Things to do -
[a] In the prayer discussion, what was each attendee asked to bring?
[b] According to the prayer book passage quoted in the prayer discussion, why can we not merely pray to God to end starvation?
[c] Continue the prayer discussion after its final line, "for us to fan it into a flame."

Article -

A Further Discussion on Prayer

Candleshellstone300

Prayer

Each attendee was asked to bring something that inspired them in prayer.

Each section below is a contribution from a different individual.

From Siddur Lev Chadash - the Liberal Jewish prayer book, in the section on ‘Prayer’ P 308

‘We cannot merely pray to You, O God, to banish war,
for You have filled the world
with paths to peace
if only we would take them.
We cannot merely pray
for prejudice to cease,
for we might see the good in all
that lies before our eyes,
if only we would use them.
We cannot merely pray to You
to end starvation:
for there is food enough for all,
if only we would share it.

We cannot merely pray to You:
‘Root out despair’,
for the spark of hope
already waits within the human heart,
for us to fan it into a flame.

Material -
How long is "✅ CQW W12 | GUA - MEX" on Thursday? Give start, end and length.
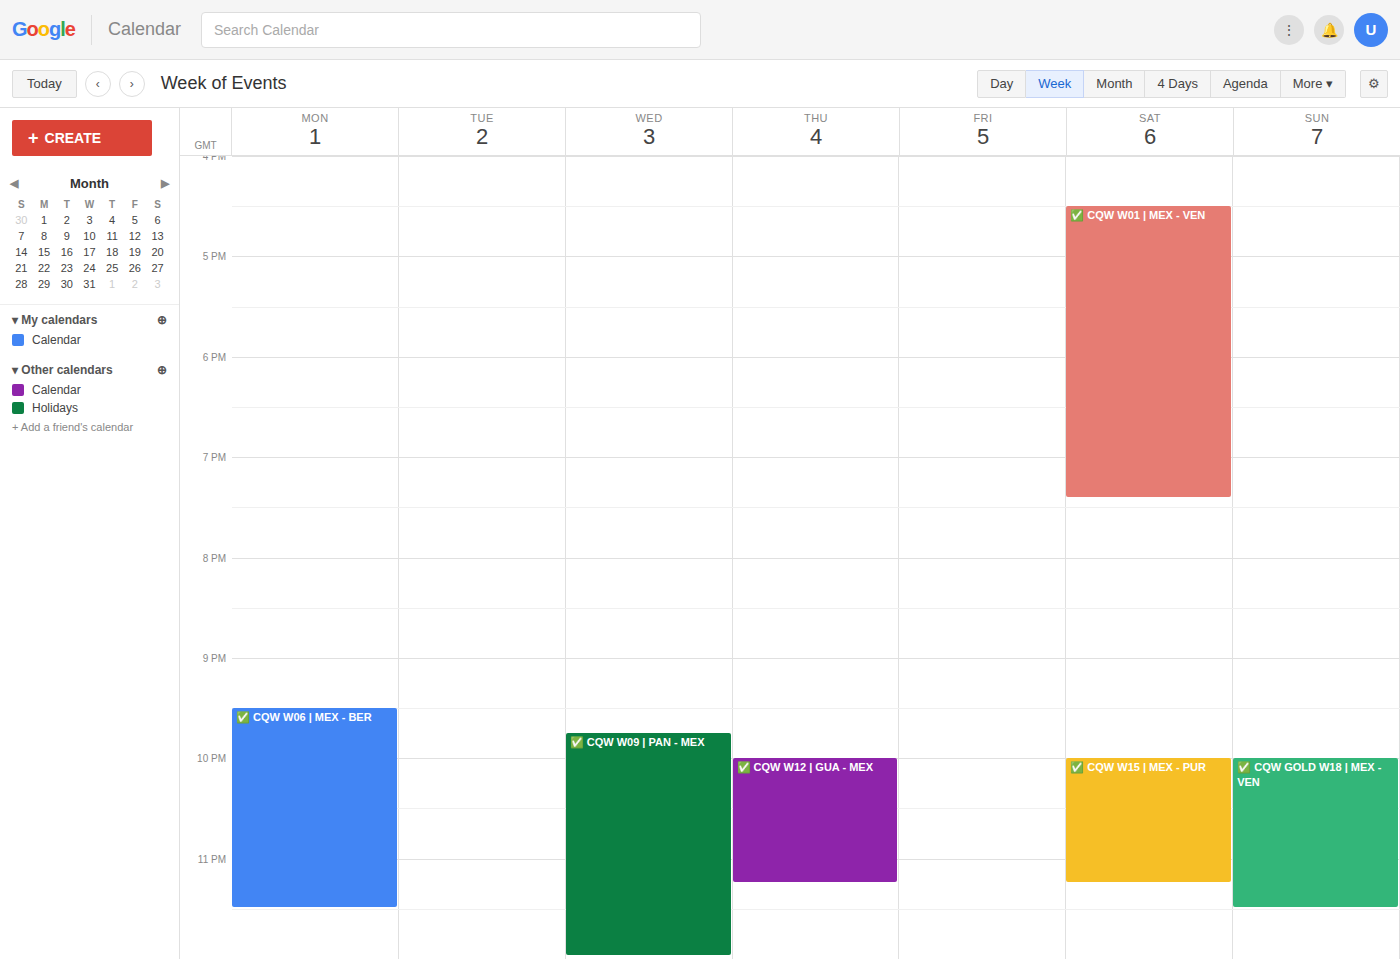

Answers to the problems -
[a] Each attendee was asked to bring something that inspired them in prayer.

[b] We cannot merely pray for an end to starvation because there is food enough for all, if only we would share it.

[c]
(at this point, I would end by saying: Therefore we pray, O God, for faith and hope, for love and courage, to act and to become the answers to our prayers.)

However, Jack Riemer continues:

We must not ask of You, O God,
to take the task that You have given us.
We cannot shirk,
we cannot flee away,
avoiding obligation for ever.

Therefore we pray, O God,
for wisdom and will, for courage
to do and to become
not only to gaze
with helpless yearning
as though we had no strength.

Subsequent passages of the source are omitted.